WHAT YOU WILL DO
Restate, word for word, each record that follows.

>>>>>

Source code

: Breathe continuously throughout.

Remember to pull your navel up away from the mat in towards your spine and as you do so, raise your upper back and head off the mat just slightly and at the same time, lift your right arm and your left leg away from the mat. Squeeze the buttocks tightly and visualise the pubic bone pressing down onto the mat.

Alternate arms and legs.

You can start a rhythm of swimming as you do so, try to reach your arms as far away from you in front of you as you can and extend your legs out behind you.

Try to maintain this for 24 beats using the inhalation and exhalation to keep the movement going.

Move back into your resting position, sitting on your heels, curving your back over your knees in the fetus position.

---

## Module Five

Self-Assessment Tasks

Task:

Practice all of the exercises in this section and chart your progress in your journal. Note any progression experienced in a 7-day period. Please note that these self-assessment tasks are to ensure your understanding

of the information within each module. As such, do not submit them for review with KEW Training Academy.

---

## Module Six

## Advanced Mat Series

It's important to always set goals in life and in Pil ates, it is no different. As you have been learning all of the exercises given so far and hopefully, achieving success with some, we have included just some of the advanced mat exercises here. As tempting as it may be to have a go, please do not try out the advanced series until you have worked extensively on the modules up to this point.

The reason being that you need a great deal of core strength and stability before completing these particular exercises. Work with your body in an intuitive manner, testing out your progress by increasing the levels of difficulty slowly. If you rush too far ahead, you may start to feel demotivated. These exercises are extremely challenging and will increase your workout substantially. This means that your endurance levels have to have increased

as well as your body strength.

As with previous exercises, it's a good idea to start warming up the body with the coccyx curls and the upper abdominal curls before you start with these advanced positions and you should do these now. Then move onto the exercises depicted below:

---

<<<<<

ANSWER BOX
Source code

: Breathe continuously throughout.

Remember to pull your navel up away from the mat in towards your spine and as you do so, raise your upper back and head off the mat just slightly and at the same time, lift your right arm and your left leg away from the mat. Squeeze the buttocks tightly and visualise the pubic bone pressing down onto the mat.

Alternate arms and legs.

You can start a rhythm of swimming as you do so, try to reach your arms as far away from you in front of you as you can and extend your legs out behind you.

Try to maintain this for 24 beats using the inhalation and exhalation to keep the movement going.

Move back into your resting position, sitting on your heels, curving your back over your knees in the fetus position.

---

## Module Five

Self-Assessment Tasks

Task:

Practice all of the exercises in this section and chart your progress in your journal. Note any progression experienced in a 7-day period. Please note that these self-assessment tasks are to ensure your understanding

of the information within each module. As such, do not submit them for review with KEW Training Academy.

---

## Module Six

## Advanced Mat Series

It's important to always set goals in life and in Pil ates, it is no different. As you have been learning all of the exercises given so far and hopefully, achieving success with some, we have included just some of the advanced mat exercises here. As tempting as it may be to have a go, please do not try out the advanced series until you have worked extensively on the modules up to this point.

The reason being that you need a great deal of core strength and stability before completing these particular exercises. Work with your body in an intuitive manner, testing out your progress by increasing the levels of difficulty slowly. If you rush too far ahead, you may start to feel demotivated. These exercises are extremely challenging and will increase your workout substantially. This means that your endurance levels have to have increased

as well as your body strength.

As with previous exercises, it's a good idea to start warming up the body with the coccyx curls and the upper abdominal curls before you start with these advanced positions and you should do these now. Then move onto the exercises depicted below:

---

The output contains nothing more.